Saturday, January 08, 2011
Why am I not better after a transfusion?
I have been asked about why blood transfusions do not make you feel better immediately. The answer lies in the Rapoport-Luebering Shuttle. For those who would like to read the long-winded textbook explanation try this link but for others, here is an explanation.
The main purpose of red cells is to take oxygen from the lungs and deliver it to the tissues. For this purpose they contain hemoglobin. Hemoglobin has a high affinity for oxygen, but at some stage it has to let go of its oxygen so that it can be taken up by the tissues. How it does this is complicated but it is very dependent on the acidity of the tissues, but also on the concentration of a molecule called 2,3-DPG.
The change in oxygen affinity with acidity is known as the Bohr effect. Because the tissues are relatively rich in carbon dioxide and the red cell enzyme carbonic anhydrase readily converts carbon dioxide to carbonic acid, the acidity is greater there than in arterial blood; therefore, the Bohr effect helps the transfer of oxygen to tissues.

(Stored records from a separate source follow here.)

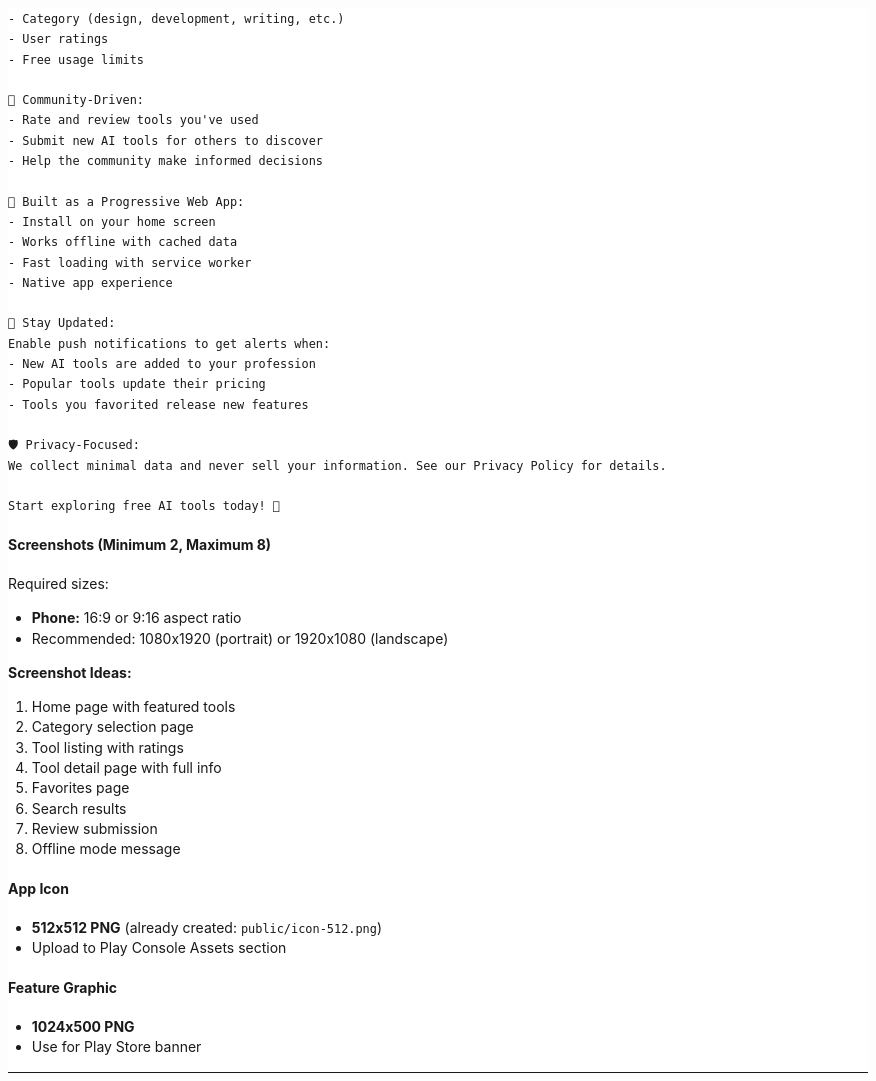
 ```
- Category (design, development, writing, etc.)
- User ratings
- Free usage limits

🌟 Community-Driven:
- Rate and review tools you've used
- Submit new AI tools for others to discover
- Help the community make informed decisions

📱 Built as a Progressive Web App:
- Install on your home screen
- Works offline with cached data
- Fast loading with service worker
- Native app experience

🔔 Stay Updated:
Enable push notifications to get alerts when:
- New AI tools are added to your profession
- Popular tools update their pricing
- Tools you favorited release new features

🛡️ Privacy-Focused:
We collect minimal data and never sell your information. See our Privacy Policy for details.

Start exploring free AI tools today! 🎉
```

#### Screenshots (Minimum 2, Maximum 8)
Required sizes:
- **Phone:** 16:9 or 9:16 aspect ratio
- Recommended: 1080x1920 (portrait) or 1920x1080 (landscape)

**Screenshot Ideas:**
1. Home page with featured tools
2. Category selection page
3. Tool listing with ratings
4. Tool detail page with full info
5. Favorites page
6. Search results
7. Review submission
8. Offline mode message

#### App Icon
- **512x512 PNG** (already created: `public/icon-512.png`)
- Upload to Play Console Assets section

#### Feature Graphic
- **1024x500 PNG**
- Use for Play Store banner

---
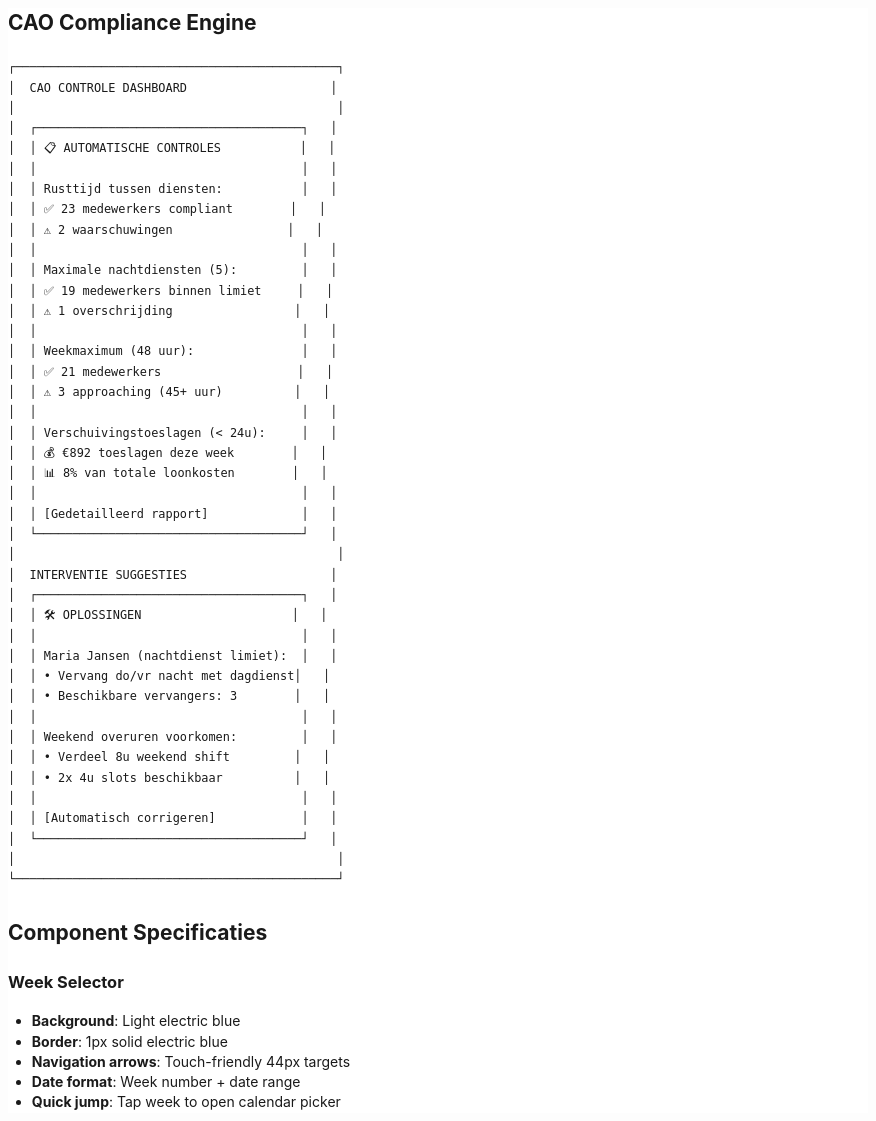 ## CAO Compliance Engine

```
┌─────────────────────────────────────────────┐
│  CAO CONTROLE DASHBOARD                    │
│                                             │
│  ┌─────────────────────────────────────┐   │
│  │ 📋 AUTOMATISCHE CONTROLES           │   │
│  │                                     │   │
│  │ Rusttijd tussen diensten:           │   │
│  │ ✅ 23 medewerkers compliant        │   │
│  │ ⚠️ 2 waarschuwingen                │   │
│  │                                     │   │
│  │ Maximale nachtdiensten (5):         │   │
│  │ ✅ 19 medewerkers binnen limiet     │   │
│  │ ⚠️ 1 overschrijding                 │   │
│  │                                     │   │
│  │ Weekmaximum (48 uur):               │   │
│  │ ✅ 21 medewerkers                   │   │
│  │ ⚠️ 3 approaching (45+ uur)          │   │
│  │                                     │   │
│  │ Verschuivingstoeslagen (< 24u):     │   │
│  │ 💰 €892 toeslagen deze week        │   │
│  │ 📊 8% van totale loonkosten        │   │
│  │                                     │   │
│  │ [Gedetailleerd rapport]             │   │
│  └─────────────────────────────────────┘   │
│                                             │
│  INTERVENTIE SUGGESTIES                    │
│  ┌─────────────────────────────────────┐   │
│  │ 🛠️ OPLOSSINGEN                     │   │
│  │                                     │   │
│  │ Maria Jansen (nachtdienst limiet):  │   │
│  │ • Vervang do/vr nacht met dagdienst│   │
│  │ • Beschikbare vervangers: 3        │   │
│  │                                     │   │
│  │ Weekend overuren voorkomen:         │   │
│  │ • Verdeel 8u weekend shift         │   │
│  │ • 2x 4u slots beschikbaar          │   │
│  │                                     │   │
│  │ [Automatisch corrigeren]            │   │
│  └─────────────────────────────────────┘   │
│                                             │
└─────────────────────────────────────────────┘
```

## Component Specificaties

### Week Selector
- **Background**: Light electric blue
- **Border**: 1px solid electric blue
- **Navigation arrows**: Touch-friendly 44px targets
- **Date format**: Week number + date range
- **Quick jump**: Tap week to open calendar picker

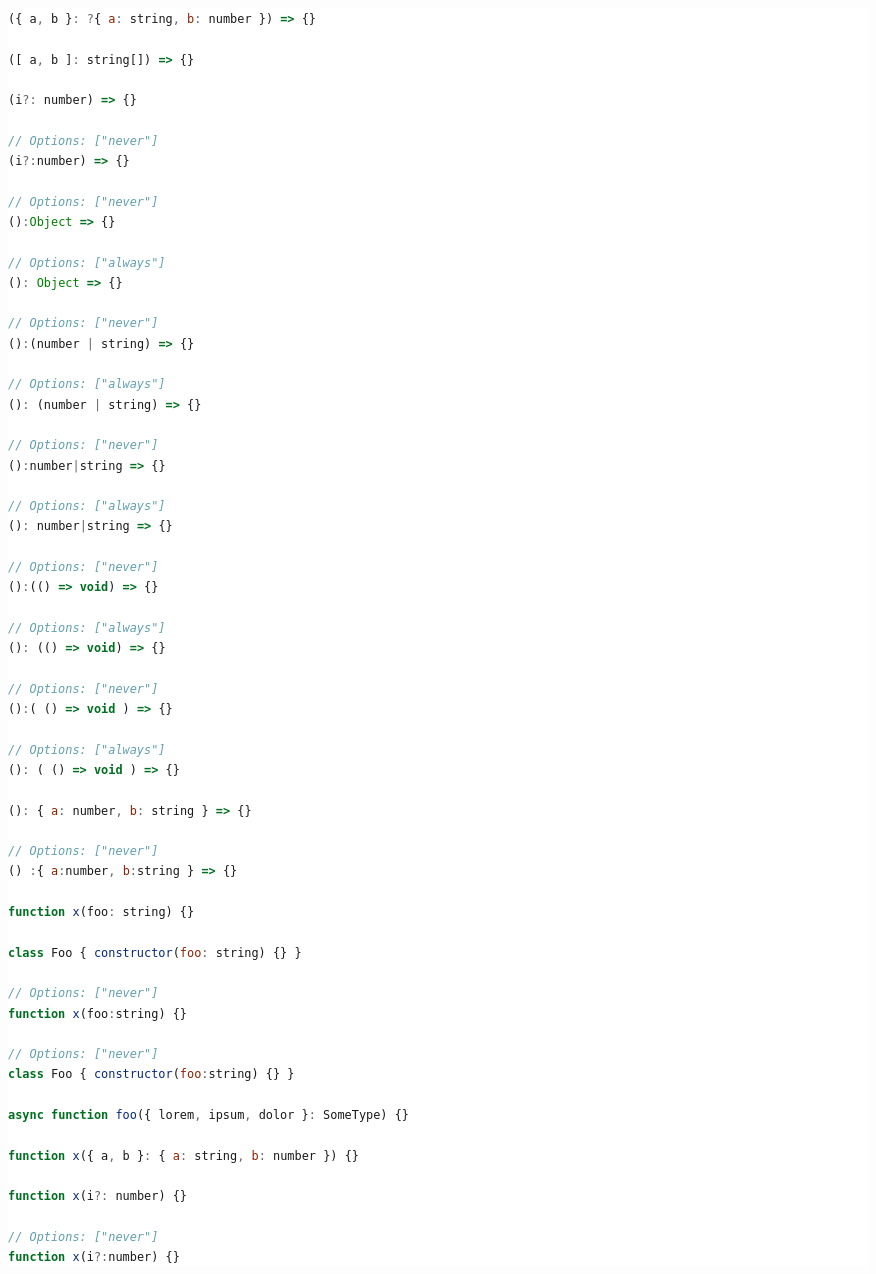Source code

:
```js
({ a, b }: ?{ a: string, b: number }) => {}

([ a, b ]: string[]) => {}

(i?: number) => {}

// Options: ["never"]
(i?:number) => {}

// Options: ["never"]
():Object => {}

// Options: ["always"]
(): Object => {}

// Options: ["never"]
():(number | string) => {}

// Options: ["always"]
(): (number | string) => {}

// Options: ["never"]
():number|string => {}

// Options: ["always"]
(): number|string => {}

// Options: ["never"]
():(() => void) => {}

// Options: ["always"]
(): (() => void) => {}

// Options: ["never"]
():( () => void ) => {}

// Options: ["always"]
(): ( () => void ) => {}

(): { a: number, b: string } => {}

// Options: ["never"]
() :{ a:number, b:string } => {}

function x(foo: string) {}

class Foo { constructor(foo: string) {} }

// Options: ["never"]
function x(foo:string) {}

// Options: ["never"]
class Foo { constructor(foo:string) {} }

async function foo({ lorem, ipsum, dolor }: SomeType) {}

function x({ a, b }: { a: string, b: number }) {}

function x(i?: number) {}

// Options: ["never"]
function x(i?:number) {}

```

[key: string]: number
[key: string]: number,
[key: string]: number,
[key: string]: number;
[key: string]: number,
[key: string]: number,
[key: string]: number,
[key: string]: number
[key: string]: number,
[key: string]: number,
[key: string]: number
[key: string]: number,
[key: string]: number,
[key: string]: number;
[key: string]: number,
[key: string]: number,
[key: string]: number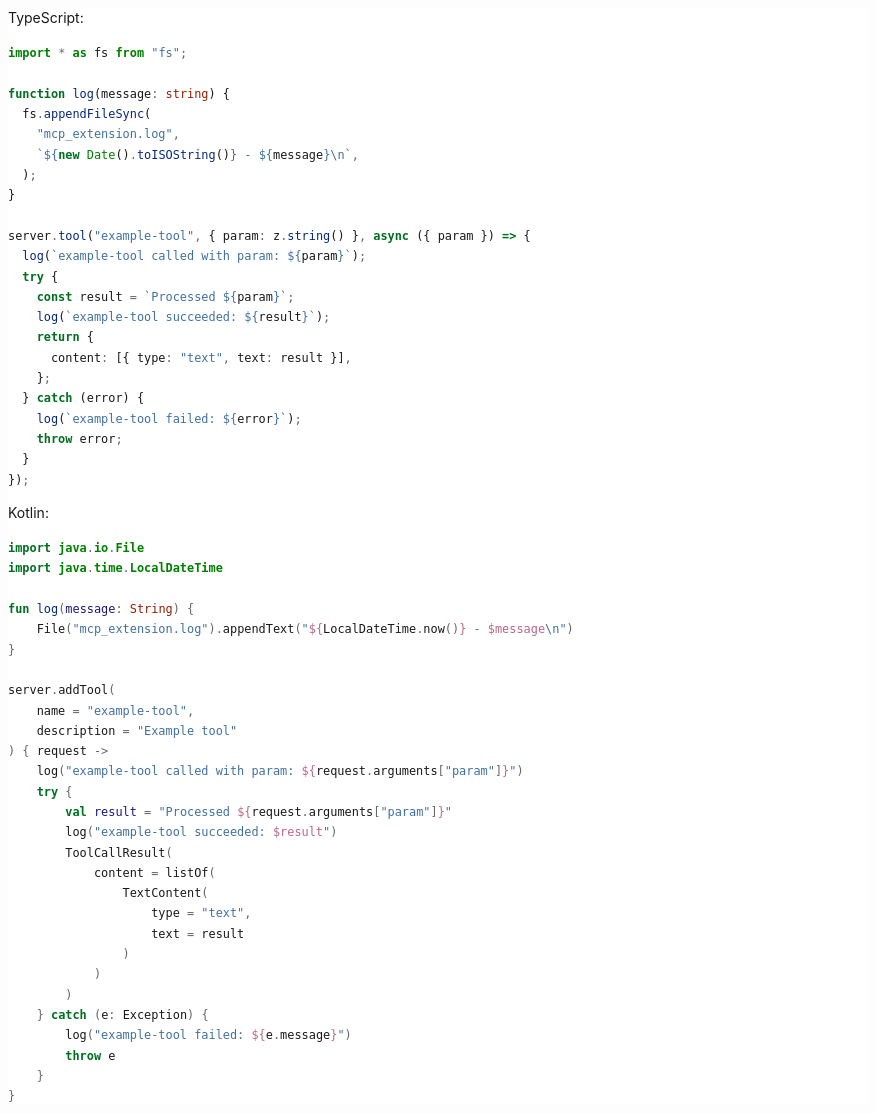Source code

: TypeScript:

```typescript
import * as fs from "fs";

function log(message: string) {
  fs.appendFileSync(
    "mcp_extension.log",
    `${new Date().toISOString()} - ${message}\n`,
  );
}

server.tool("example-tool", { param: z.string() }, async ({ param }) => {
  log(`example-tool called with param: ${param}`);
  try {
    const result = `Processed ${param}`;
    log(`example-tool succeeded: ${result}`);
    return {
      content: [{ type: "text", text: result }],
    };
  } catch (error) {
    log(`example-tool failed: ${error}`);
    throw error;
  }
});
```

Kotlin:

```kotlin
import java.io.File
import java.time.LocalDateTime

fun log(message: String) {
    File("mcp_extension.log").appendText("${LocalDateTime.now()} - $message\n")
}

server.addTool(
    name = "example-tool",
    description = "Example tool"
) { request ->
    log("example-tool called with param: ${request.arguments["param"]}")
    try {
        val result = "Processed ${request.arguments["param"]}"
        log("example-tool succeeded: $result")
        ToolCallResult(
            content = listOf(
                TextContent(
                    type = "text",
                    text = result
                )
            )
        )
    } catch (e: Exception) {
        log("example-tool failed: ${e.message}")
        throw e
    }
}
```
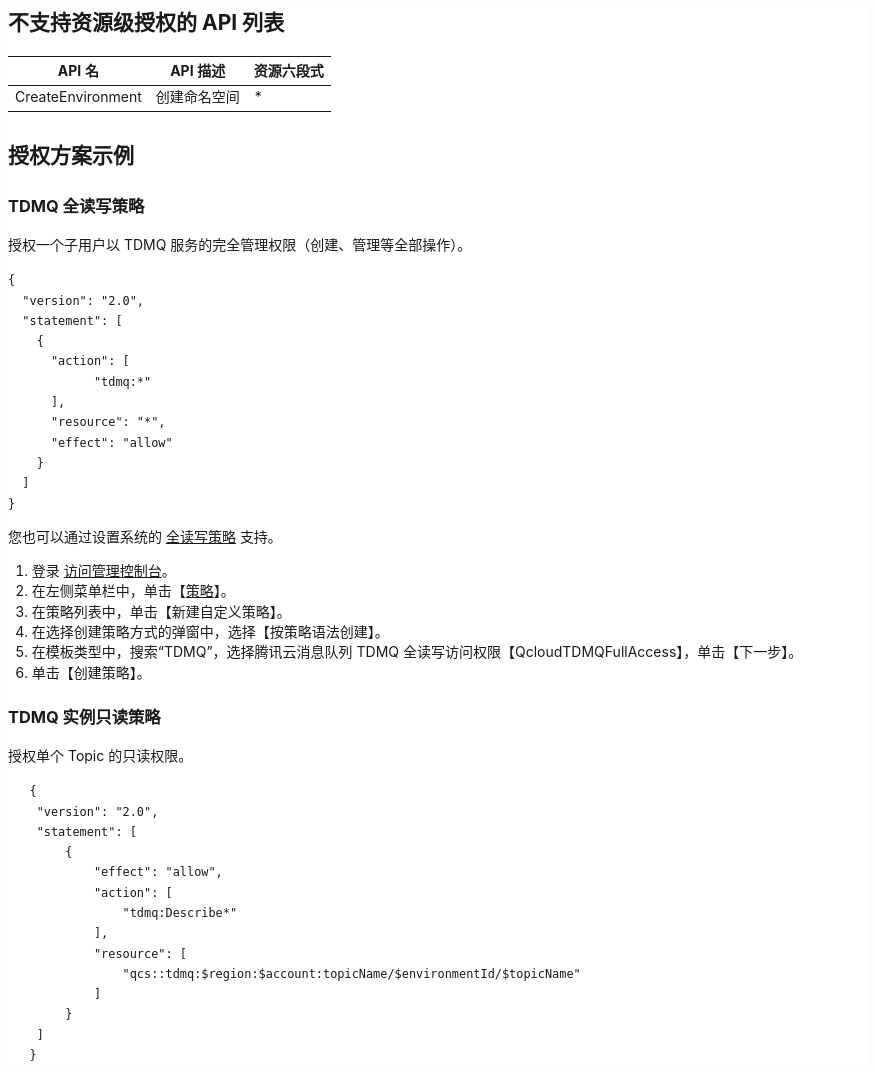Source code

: ## 不支持资源级授权的 API 列表

| API 名            | API 描述 | 资源六段式 |
| ----------------- | -------- |-------- |
| CreateEnvironment | 创建命名空间 |*|

## 授权方案示例

### TDMQ 全读写策略

授权一个子用户以 TDMQ 服务的完全管理权限（创建、管理等全部操作）。

```
{
  "version": "2.0",
  "statement": [
    {
      "action": [
            "tdmq:*"
      ],
      "resource": "*",
      "effect": "allow"
    }
  ]
}
```

您也可以通过设置系统的 [全读写策略](https://console.cloud.tencent.com/cam/policy/createV2) 支持。

1. 登录 [访问管理控制台](https://console.cloud.tencent.com/cam/overview)。
2. 在左侧菜单栏中，单击【[策略](https://console.cloud.tencent.com/cam/policy)】。
3. 在策略列表中，单击【新建自定义策略】。
4. 在选择创建策略方式的弹窗中，选择【按策略语法创建】。
5. 在模板类型中，搜索“TDMQ”，选择腾讯云消息队列 TDMQ 全读写访问权限【QcloudTDMQFullAccess】，单击【下一步】。
6. 单击【创建策略】。

### TDMQ 实例只读策略

授权单个 Topic 的只读权限。
```
   {
    "version": "2.0",
    "statement": [
        {
            "effect": "allow",
            "action": [
                "tdmq:Describe*"
            ],
            "resource": [
                "qcs::tdmq:$region:$account:topicName/$environmentId/$topicName" 
            ]
        }
    ]
   }
```
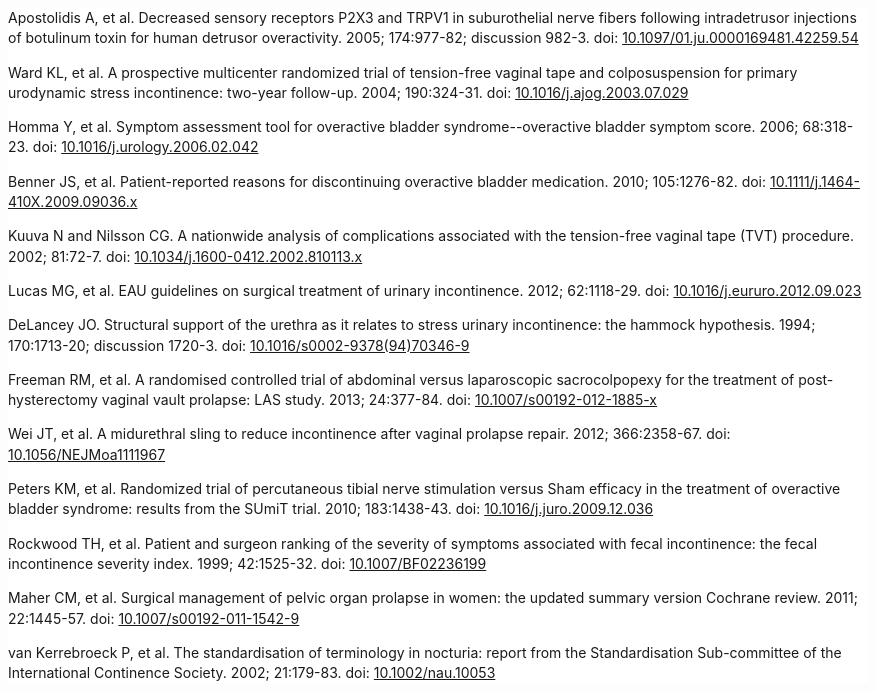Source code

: Apostolidis A, et al.  Decreased sensory receptors P2X3 and TRPV1 in suburothelial nerve fibers following intradetrusor injections of botulinum toxin for human detrusor overactivity. 2005; 174:977-82; discussion 982-3. doi: [10.1097/01.ju.0000169481.42259.54](https://doi.org/10.1097/01.ju.0000169481.42259.54)


Ward KL, et al.  A prospective multicenter randomized trial of tension-free vaginal tape and colposuspension for primary urodynamic stress incontinence: two-year follow-up. 2004; 190:324-31. doi: [10.1016/j.ajog.2003.07.029](https://doi.org/10.1016/j.ajog.2003.07.029)


Homma Y, et al.  Symptom assessment tool for overactive bladder syndrome--overactive bladder symptom score. 2006; 68:318-23. doi: [10.1016/j.urology.2006.02.042](https://doi.org/10.1016/j.urology.2006.02.042)


Benner JS, et al.  Patient-reported reasons for discontinuing overactive bladder medication. 2010; 105:1276-82. doi: [10.1111/j.1464-410X.2009.09036.x](https://doi.org/10.1111/j.1464-410X.2009.09036.x)


Kuuva N and Nilsson CG.  A nationwide analysis of complications associated with the tension-free vaginal tape (TVT) procedure. 2002; 81:72-7. doi: [10.1034/j.1600-0412.2002.810113.x](https://doi.org/10.1034/j.1600-0412.2002.810113.x)


Lucas MG, et al.  EAU guidelines on surgical treatment of urinary incontinence. 2012; 62:1118-29. doi: [10.1016/j.eururo.2012.09.023](https://doi.org/10.1016/j.eururo.2012.09.023)


DeLancey JO.  Structural support of the urethra as it relates to stress urinary incontinence: the hammock hypothesis. 1994; 170:1713-20; discussion 1720-3. doi: [10.1016/s0002-9378(94)70346-9](https://doi.org/10.1016/s0002-9378(94)70346-9)


Freeman RM, et al.  A randomised controlled trial of abdominal versus laparoscopic sacrocolpopexy for the treatment of post-hysterectomy vaginal vault prolapse: LAS study. 2013; 24:377-84. doi: [10.1007/s00192-012-1885-x](https://doi.org/10.1007/s00192-012-1885-x)


Wei JT, et al.  A midurethral sling to reduce incontinence after vaginal prolapse repair. 2012; 366:2358-67. doi: [10.1056/NEJMoa1111967](https://doi.org/10.1056/NEJMoa1111967)


Peters KM, et al.  Randomized trial of percutaneous tibial nerve stimulation versus Sham efficacy in the treatment of overactive bladder syndrome: results from the SUmiT trial. 2010; 183:1438-43. doi: [10.1016/j.juro.2009.12.036](https://doi.org/10.1016/j.juro.2009.12.036)


Rockwood TH, et al.  Patient and surgeon ranking of the severity of symptoms associated with fecal incontinence: the fecal incontinence severity index. 1999; 42:1525-32. doi: [10.1007/BF02236199](https://doi.org/10.1007/BF02236199)


Maher CM, et al.  Surgical management of pelvic organ prolapse in women: the updated summary version Cochrane review. 2011; 22:1445-57. doi: [10.1007/s00192-011-1542-9](https://doi.org/10.1007/s00192-011-1542-9)


van Kerrebroeck P, et al.  The standardisation of terminology in nocturia: report from the Standardisation Sub-committee of the International Continence Society. 2002; 21:179-83. doi: [10.1002/nau.10053](https://doi.org/10.1002/nau.10053)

The other important factor affecting the oxygen affinity of hemoglobin is the concentration of 2,3-DPG. This molecule can insert into the pocket between β globin subunits in the 4-chain hemoglobin molecule and reduces oxygen affinity by displacing oxygen.
2,3-DPG is synthesized from intermediate molecules on the metabolism of glucose by means of a pathway known as the Rapoport-Luebering shuttle. The means by which glucose is broken down to produce energy for the red cell is known as the Embden Meyerhof pathway which is pictured at the beginning of this article. This second drawing is a blow up of the important area. Normally 1,3-DPG is turned into 3-PG by PG kinase (there is a rare type of hereditary anemia that lacks this enzyme) and this generates energy in the form of ATP. The Rapoport-Luebering shuttle is an alternative by-pass that generates more 2,3-DPG. Just how much glycolysis takes place by the main highway and how much takes the by-pass is a complex issue. It depends on the rate of production of its precursor 1,3-DPG, the level of acidity in the cell, how much ATP there is relative to ADP, the ratio of NAD to NADH, and the concentration of inorganic phosphorus.
The most important function of 2,3-DPG is its effect on the oxygen affinity of hemoglobin. In the deoxygenated state, each hemoglobin molecule can bind one molecule of 2,3-DPG, a reaction leading to reduced oxygen affinity and improved oxygen delivery to tissues. The increased oxygen affinity of stored blood is accounted for by reduced levels of 2,3-DPG. Transfusion of such blood results in an increase in oxygen affinity of circulating blood so that less oxygen is delivered to the tissues. It starts to return toward normal in 7 to 12 hours as the function of the pathway breaking down glucose is restored. A noticeable clinical impairment in oxygen delivery due to low 2,3-DPG levels remains disputed in some quarters, but it would be expected to have its greatest impact when large transfusions are required in critically ill individuals.